- Task to carry out
Please put every line of the listing below into a Markdown table with the columns "Row" and "Line", numbering the rows and skipping blank lines. Leave the pictures out of your answer.
═════ Source records
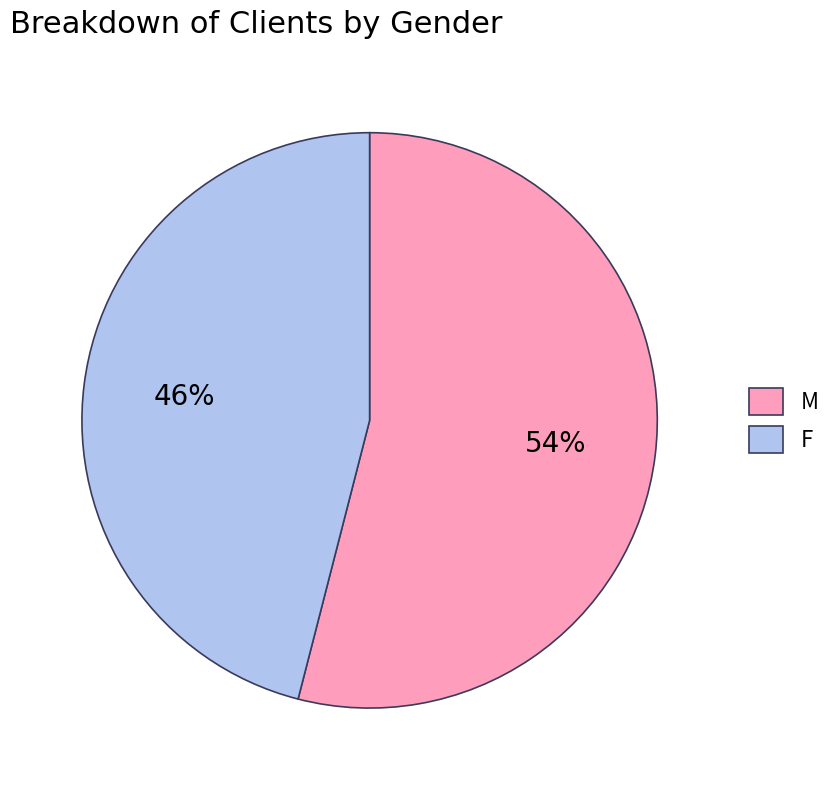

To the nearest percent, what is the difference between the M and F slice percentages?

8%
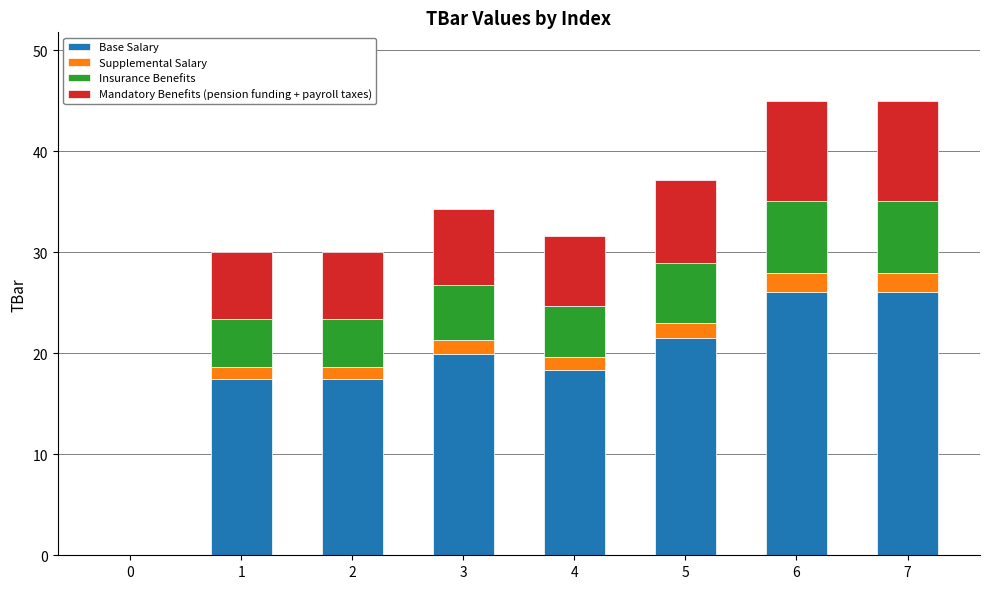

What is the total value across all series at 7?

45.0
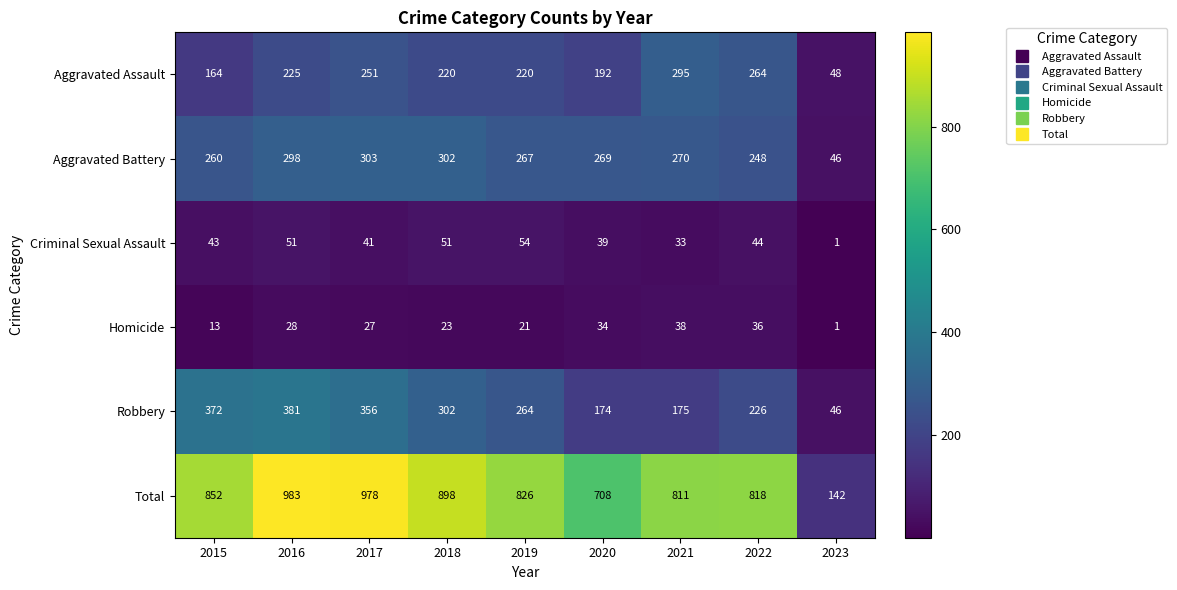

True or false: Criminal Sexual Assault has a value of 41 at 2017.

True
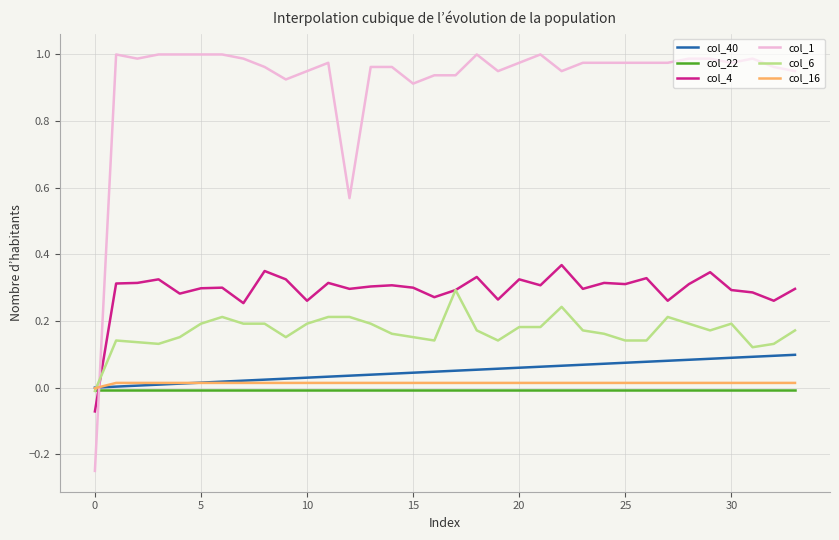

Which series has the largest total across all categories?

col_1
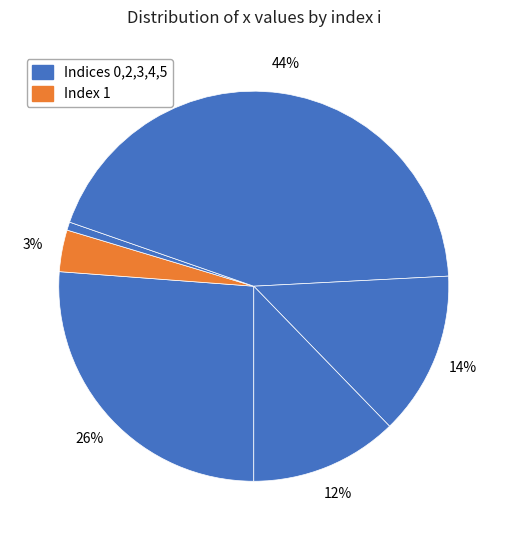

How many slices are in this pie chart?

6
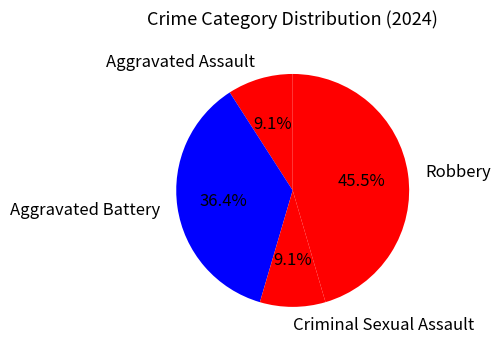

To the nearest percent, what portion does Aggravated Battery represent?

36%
══════════
- Written answer
| Row | Line |
|---|---|
| 1 | To the nearest percent, what is the difference between the M and F slice percentages? |
| 2 | 8% |
| 3 | What is the total value across all series at 7? |
| 4 | 45.0 |
| 5 | True or false: Criminal Sexual Assault has a value of 41 at 2017. |
| 6 | True |
| 7 | Which series has the largest total across all categories? |
| 8 | col_1 |
| 9 | How many slices are in this pie chart? |
| 10 | 6 |
| 11 | To the nearest percent, what portion does Aggravated Battery represent? |
| 12 | 36% |